Beatrice was lucky that the house her family shared with another family had a mobile broadband key which she could use on occasion for internet access, though to use it one had to stand in a certain corner of the porch, balancing the laptop on the railing. Baud rates for “broadband” are comparable to dial-up in the US, with high packet loss rates. Most web sites were inaccessible due to the high level of data transfer required, and things taken for granted in the US, like automatic software updates, are next to impossible there.  We spent 5 hours one day downloading the latest anti-virus dat file, and the cost of doing so would have bought food for the entire 13-person house for that day.
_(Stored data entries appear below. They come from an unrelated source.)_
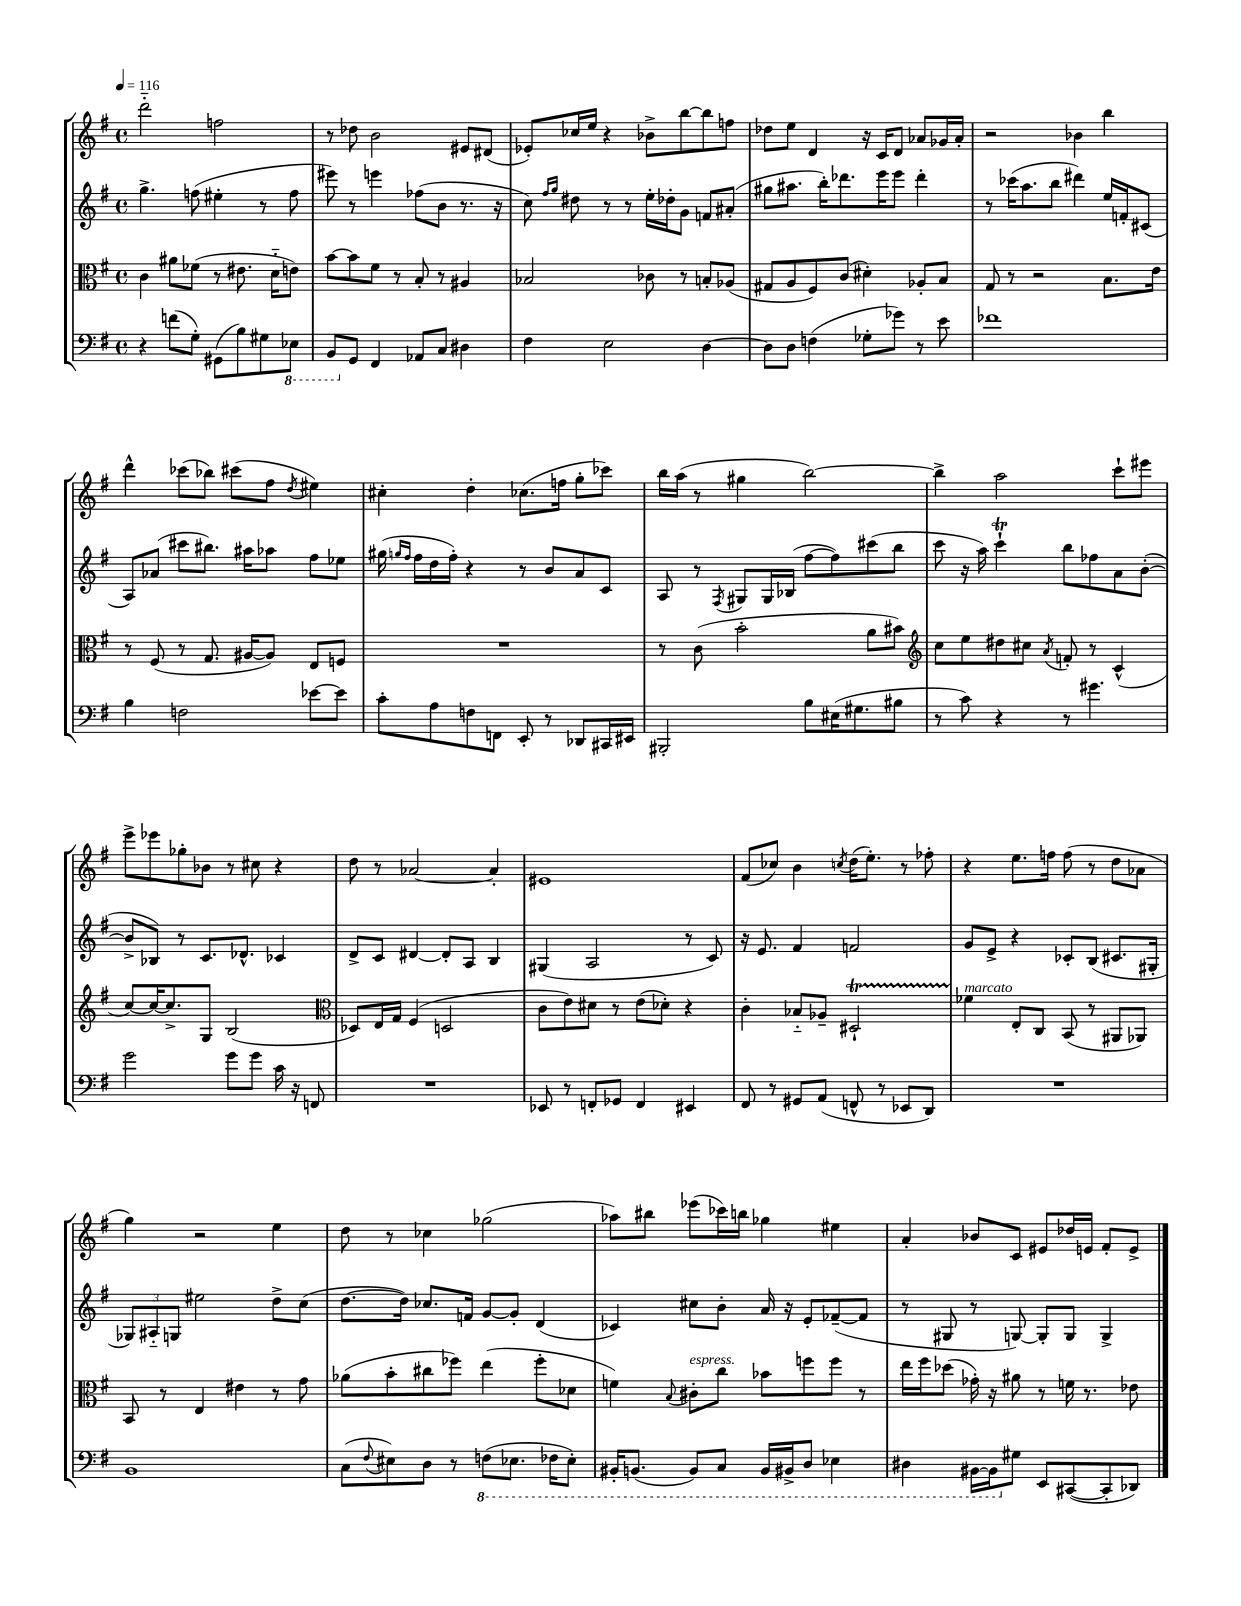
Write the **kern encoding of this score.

**kern	**kern	**kern	**kern
*part4	*part3	*part2	*part1
*staff4	*staff3	*staff2	*staff1
*clefF4	*clefC3	*clefG2	*clefG2
*k[f#]	*k[f#]	*k[f#]	*k[f#]
*M4/4	*M4/4	*M4/4	*M4/4
*met(c)	*met(c)	*met(c)	*met(c)
*MM116	*MM116	*MM116	*MM116
=1	=1	=1	=1
4r	4c\	4.gg^\	2ddd\
(8fn\L	8a#X\L	.	.
8G'\J)	(8f-X\J	(8ffn\	.
(8GG#X\L	8r	4ee#X'\	2ffn\
8B\)	8.e#X\	.	.
8G#X\	.	8r	.
.	16d\KL	.	.
*8ba	*	*	*
8EE-X\J	8en\J)	8ff\	.
=2	=2	=2	=2
8BBB/L	[8b\L	8eee#X\)	8r
*X8ba	*	*	*
8GG/J	8b\]	8r	8dd-X\
4FF#/	8f#\J	4eeen\	2b\
.	8r	.	.
8AA-X/L	8B'/	(8ff-X\L	.
8C/J	8r	8b\J	.
4D#X\	4A#X/	8.r	8e#X/L
.	.	.	(8d#X/J
.	.	16r	.
=3	=3	=3	=3
4F#\	2B-X/	8cc\)	8e-X'/L)
.	.	16qqff#/LL	.
.	.	16qqgg/JJ	.
.	.	8dd#X\	16cc-X/L
.	.	.	16ee/JJ
2E\	.	8r	4r
.	.	8r	.
.	8c-X\	16ee'\LL	8b-X^\L
.	.	16dd-X'\J	.
.	8r	8g\J	[8bb\
[4D\	8Bn'/L	8fn/L	8bb\]
.	(8A-X/J	(8a#X'/J	8ffn\J
=4	=4	=4	=4
8D\L]	8G#X/L	8gg#X\L	8dd-X\L
8D\J	8A/	8.aa#X\J	8ee\J
(4Fn\	8F#/)	.	4d/
.	.	16bb'\KL)	.
.	(8c/J	8.ddd-X\	.
8G-X'\L	4d#X'\)	.	16r
.	.	16eee\K	16c/KL
8g-X\J)	.	8eee\J	8d/J
8r	8A-X'/L	4ddd-'\	8a-X/L
8e\	8B/J	.	16g-X/L
.	.	.	16a-'/JJ
=5	=5	=5	=5
1f-X	8G/	8r	2r
.	8r	(16ccc-X\KL	.
.	.	8.aa\	.
.	2r	.	.
.	.	8bb\J	.
.	.	4ddd#X\)	4b-X\
.	8.B\L	16ee/LL	4bb\
.	.	16fn'/J	.
.	.	(8c#X/J	.
.	16e\Jk	.	.
!!LO:LB:g=z
=6	=6	=6	=6
4B\	8r	8A/L)	4ddd^^\
.	(8F#/	(8a-X/J	.
2Fn\	8r	8ccc#X\L	(8ccc-X\L
.	8.G/	8.bb#X\J)	8bb-X\J)
.	.	.	(8ccc#X\L
.	[16A#X/KL	16aa#X\KL	.
.	8A#/J])	8aa-X\J	8ff#\J
.	.	.	8qdd/
[8e-X\L	8E/L	8ff#\L	4ee#X\)
8e-\J]	8Fn/J	8ee-X\J	.
=7	=7	=7	=7
8c'\L	1r	(16gg#X\	4cc#X'\
.	.	16qqggn/LL	.
.	.	16qqff#/JJ	.
.	.	16ff#\LL	.
8A\	.	16dd\	.
.	.	16ff#'\JJ)	.
8Fn\	.	4r	4dd'\
8FFn\J	.	.	.
8EE'/	.	8r	(8.cc-X\L
8r	.	8b/L	.
.	.	.	16ffn\Jk
8DD-X/L	.	8a/	8gg'\L
16CC#X/L	.	8c/J	8ccc-X\J)
16EE#X/JJ	.	.	.
=8	=8	=8	=8
2BBB#X'/	8r	8A/	16bb\LL
.	.	.	(16aa\JJ
.	(8c\	8r	8r
.	.	8qF#/	.
.	2b'\	8G#X/L	4gg#X\
.	.	16G#/L	.
.	.	(16B-X/JJ	.
8B\L	.	[8ff#\L	[2bb\)
(16E#X\K	.	8ff#\])	.
8.G#X\	.	.	.
.	8a\L	(8ccc#X\	.
8B#X\J	8b#X\J)	8bb\J	.
=9	=9	=9	=9
*	*clefG2	*	*
8r	8cc\L	8ccc\	4bb^\]
8c\)	8ee\	16r	.
.	.	16aa\)	.
4r	8dd#X\	4cccT`\	2aa\
.	8cc#X\J	.	.
.	8qa/	.	.
8r	8fn'/	8bb\L	.
4.g#X\	8r	8ff-X\	.
.	(4c^^/	8a\	8ccc`\L
.	.	([8b'\J	8eee#X\J
!!LO:LB:g=z
=10	=10	=10	=10
2g\	[8cc/L)	8b^/L]	8eee^\L
.	16cc/K_	8B-X/J)	8eee-X\
.	8.cc^/]	.	.
.	.	8r	8gg-X'\
.	8G/J	8.c/L	8b-X\J
8g\L	(2B/	.	8r
.	.	8.d-X^^/J	.
8g\J	.	.	8cc#X\
16c\	.	4c-X/	4r
16r	.	.	.
8FFn/	.	.	.
=11	=11	=11	=11
*	*clefC3	*	*
1r	8D-X/L)	8d^/L	8dd\
.	16E/L	8c/J	8r
.	16G/JJ	.	.
.	(4F#/	[4d#X/	[2a-X/
.	2Dn/	8d#'/L]	.
.	.	8A/J	.
.	.	4B/	4a-'/]
=12	=12	=12	=12
8EE-X/	8c\L	(4G#X/	1e#X
8r	8e\)	.	.
8FFn'/L	8d#X\J	2A/	.
8GG-X/J	8r	.	.
4FF/	(8e\L	.	.
.	8d-X'\J)	.	.
4EE#X/	4r	8r	.
.	.	8c/)	.
=13	=13	=13	=13
8FF#/	4c'\	16r	(8f#/L
.	.	8.e/	.
8r	.	.	8cc-X/J)
8GG#X/L	8B-X/L	4f#/	4b\
(8AA/J	8A-X~/J	.	.
.	.	.	8qccn/
8FFn^^/	2D#Xt`/	2fn/	(16dd\KL
.	.	.	8.ee'\J)
8r	.	.	.
8EE-X/L	.	.	8r
8DD/J)	.	.	8ff-X'\
=14	=14	=14	=14
!	!LO:TX:a:i:t=marcato	!	!
1r	4f-X\	8g/L	4r
.	.	8e^/J	.
.	8E'/L	4r	8.ee\L
.	8C/J	.	.
.	.	.	16ffn\Jk
.	(8BB/	8c-X'/L	(8ff\
.	8r	(8B/J	8r
.	8AA#X/L	8.c#X/L	8dd\L
.	8AA-X/J)	.	8a-X\J
.	.	16G#X'/Jk	.
!!LO:LB:g=z
=15	=15	=15	=15
1BB	8BB/	12G-X/L)	4gg\)
.	.	12A#X/	.
.	8r	.	.
.	.	12Gn/J	.
.	4E/	2ee#X\	2r
.	4e#X\	.	.
.	8r	8dd^\L	4ee\
.	8g\	(8cc\J	.
=16	=16	=16	=16
(8C\L	(8a-X\L	[8.dd\L	8dd\
8qqF#/	.	.	.
8E#X\)	8b'\	.	8r
.	.	16dd\Jk])	.
8D\J	8cc#X\	8.cc-X/L	4cc-X\
8r	8ff-X\J)	.	.
.	.	16fn/Jk	.
*8ba	*	*	*
(8FFn\L	(4ee\	[8g/L	(2gg-X\
8.EE-X\J	.	8g'/J]	.
.	8ff-'\L	(4d/	.
16FF-X\KL	.	.	.
8EE-'\J)	8d-X\J	.	.
=17	=17	=17	=17
16BBB#X'/KL	4fn\)	4c-X/)	8aa-X\L)
(8.BBBn/J	.	.	.
.	.	.	8bb#X\J
.	8qqB/	.	.
!	!LO:TX:a:i:t=espress.	!	!
8BBB/L)	8c#X'\L	8cc#X\L	(8eee-X\L
8CC/J	8cc\J	8b'\J	16ccc-X\L)
.	.	.	16bbn\JJ
16BBB/LL	8b-X\L	16a/	4gg-X\
16BBB#X^/J	.	16r	.
8DD/J	8ffn\	8e'/L	.
4EE-X\	8ff\J	([8f-X~/	4ee#X\
.	8r	8f-/J]	.
=18	=18	=18	=18
4DD#X\	16ee\LL	8r	4a'/
.	16ff#\J	.	.
.	(8dd-X\J	8G#X/	.
[16BBB#X\LL	16g-X'\)	8r	8b-X/L
16BBB#\J]	16r	.	.
*X8ba	*	*	*
8G#X\J	8a#X\	[8Gn/)	8c/J
8EE/L	8r	8G'/L]	8e#X/L
([8CC#X/	16fn\	8G/J	16dd-X/L
.	8.r	.	16en/JJ
8CC#'/]	.	4G^/	8f#'/L
8DD-X/J)	8e-X\	.	8e^/J
==	==	==	==
*-	*-	*-	*-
So what will Beatrice do with her laptop and SPSS knowledge?  She is hopeful that one day in the future she’ll be able to find work using her computer skills.  Few women have salaried jobs of any kind, other than as elementary or middle school teachers, or occasionally in retail sales. However, there is a growing sector of office work and research, in which there may develop a job market for women with computer skills.  This is where Beatrice’s hopes lie, perhaps working at a university analyzing data, perhaps even in her own field of sociological research.  But she’d be happy working in academic records or any other situation that would use her skills and let her help support the family.

Pass-It-On award

Past Pass-It-On award winners

2 Responses to “Meeting Beatrice”

  1. Esther Hara Kamanga Says:

    This is quite awesome and pathetic indeed. I thought my area is the remotest area but for Beatrice’s area, it’s too much. Any I really admire her determination.

  2. Rita Thissen Says:

    An update… I received email not long ago from Beatrice in Bamenda, the city in which she now lives in a small apartment with her fiance and two children. She has found women of like interests and taught several to use SPSS, passing on the gift of knowledge that Systers gave her. Life is not easy, but Beatrice is making the most of it, as best she can. The PIO laptop was stolen, but her family scraped the money together with the help of friends to buy another one. She has enrolled in the local university to further her studies. There is no internet at home or even nearby, but one day she would like to be online as a professional and a Syster.